### PROBLEM
Pull out every line below word for word, omitting the pictures.

### SUPPLIED RECORDS
^^^^^^^^
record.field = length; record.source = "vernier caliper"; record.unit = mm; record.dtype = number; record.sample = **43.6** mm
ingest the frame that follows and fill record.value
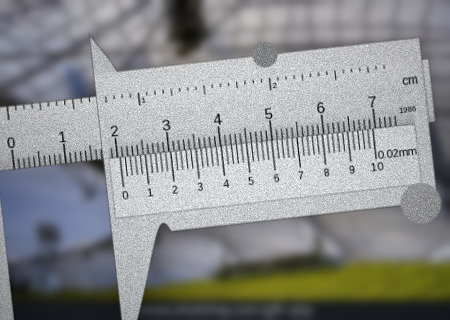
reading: **20.5** mm
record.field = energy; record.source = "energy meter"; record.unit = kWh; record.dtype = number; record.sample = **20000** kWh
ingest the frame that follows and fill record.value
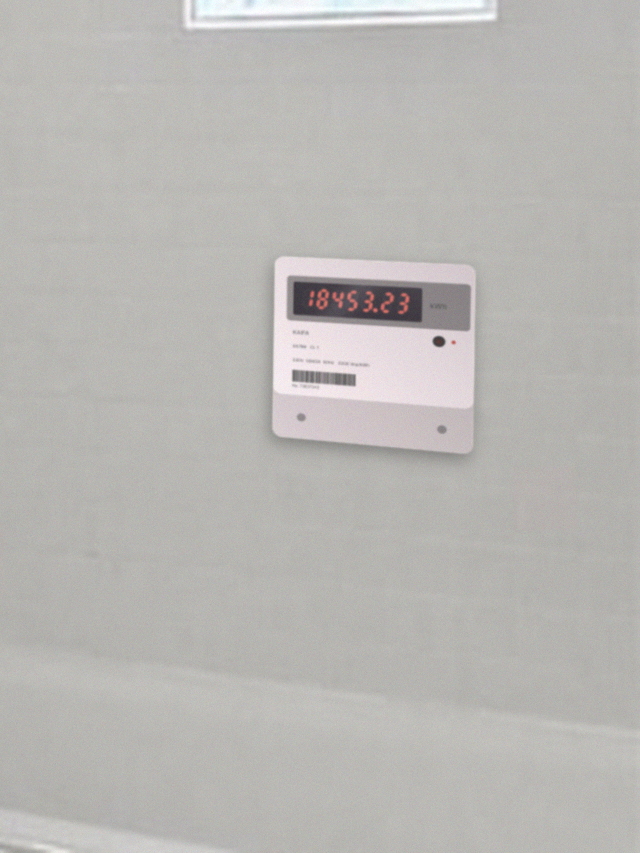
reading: **18453.23** kWh
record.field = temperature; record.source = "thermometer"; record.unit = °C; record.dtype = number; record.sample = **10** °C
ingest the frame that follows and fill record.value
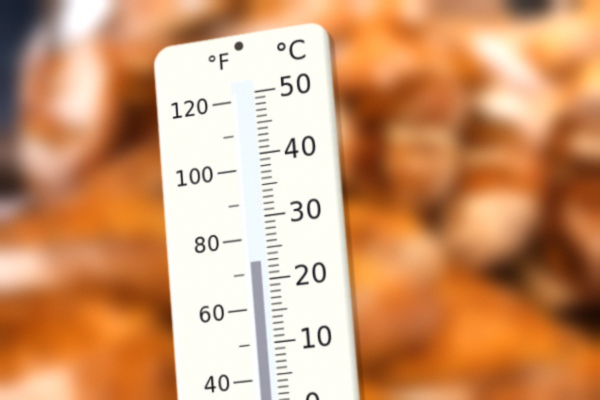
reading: **23** °C
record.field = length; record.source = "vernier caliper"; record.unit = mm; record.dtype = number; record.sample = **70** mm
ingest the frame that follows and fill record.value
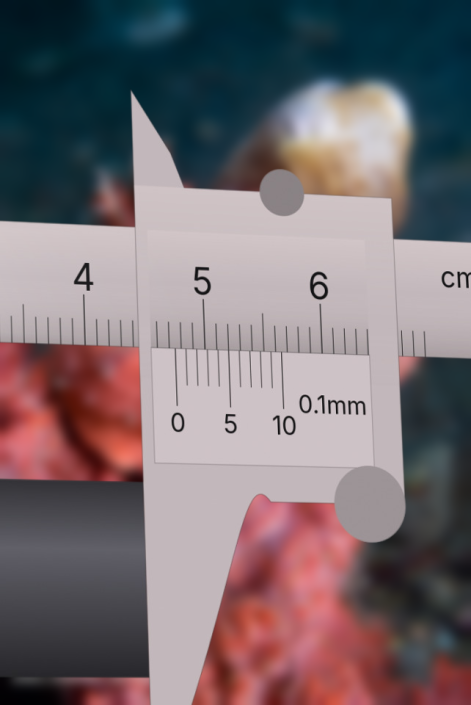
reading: **47.5** mm
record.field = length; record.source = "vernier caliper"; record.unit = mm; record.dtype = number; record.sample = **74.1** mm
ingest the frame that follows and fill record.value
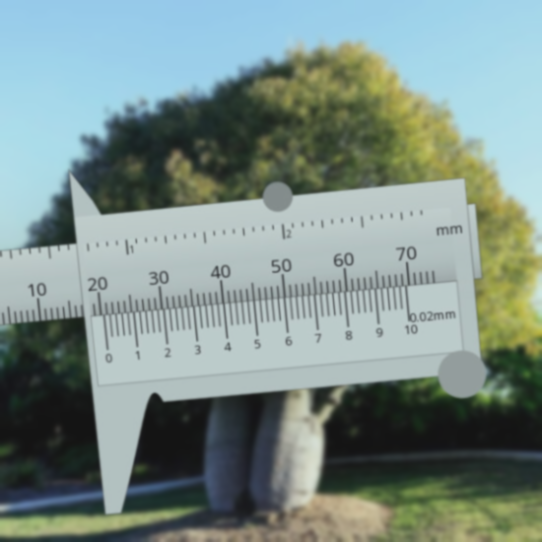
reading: **20.5** mm
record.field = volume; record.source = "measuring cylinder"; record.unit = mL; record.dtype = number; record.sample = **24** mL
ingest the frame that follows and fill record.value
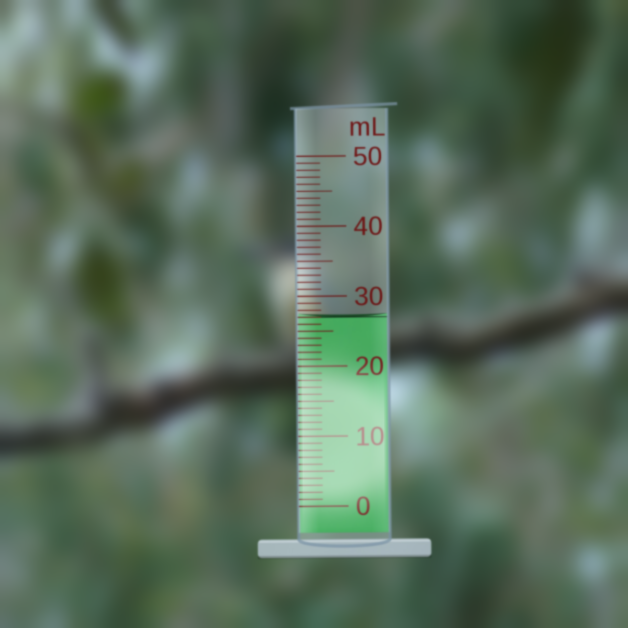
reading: **27** mL
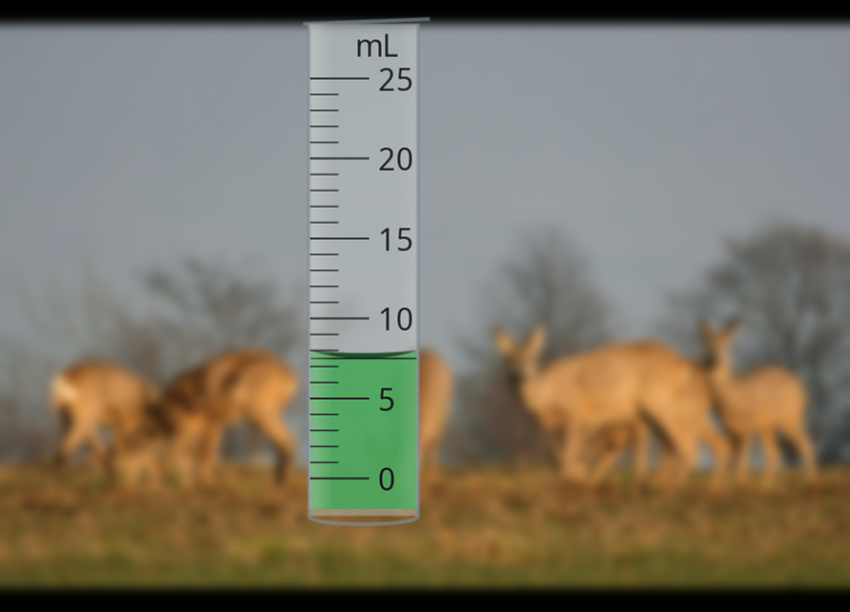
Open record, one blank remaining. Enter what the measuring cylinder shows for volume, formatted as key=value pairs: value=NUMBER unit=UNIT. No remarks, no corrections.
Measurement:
^^^^^^^^
### SOLUTION FOR THIS TASK
record.field = length; record.source = "vernier caliper"; record.unit = mm; record.dtype = number; record.sample = **43.6** mm
ingest the frame that follows and fill record.value
reading: **20.5** mm
record.field = energy; record.source = "energy meter"; record.unit = kWh; record.dtype = number; record.sample = **20000** kWh
ingest the frame that follows and fill record.value
reading: **18453.23** kWh
record.field = temperature; record.source = "thermometer"; record.unit = °C; record.dtype = number; record.sample = **10** °C
ingest the frame that follows and fill record.value
reading: **23** °C
record.field = length; record.source = "vernier caliper"; record.unit = mm; record.dtype = number; record.sample = **70** mm
ingest the frame that follows and fill record.value
reading: **47.5** mm
record.field = length; record.source = "vernier caliper"; record.unit = mm; record.dtype = number; record.sample = **74.1** mm
ingest the frame that follows and fill record.value
reading: **20.5** mm
record.field = volume; record.source = "measuring cylinder"; record.unit = mL; record.dtype = number; record.sample = **24** mL
ingest the frame that follows and fill record.value
reading: **27** mL
Open record, one blank remaining. Enter what the measuring cylinder shows for volume, formatted as key=value pairs: value=NUMBER unit=UNIT. No remarks, no corrections.
Measurement:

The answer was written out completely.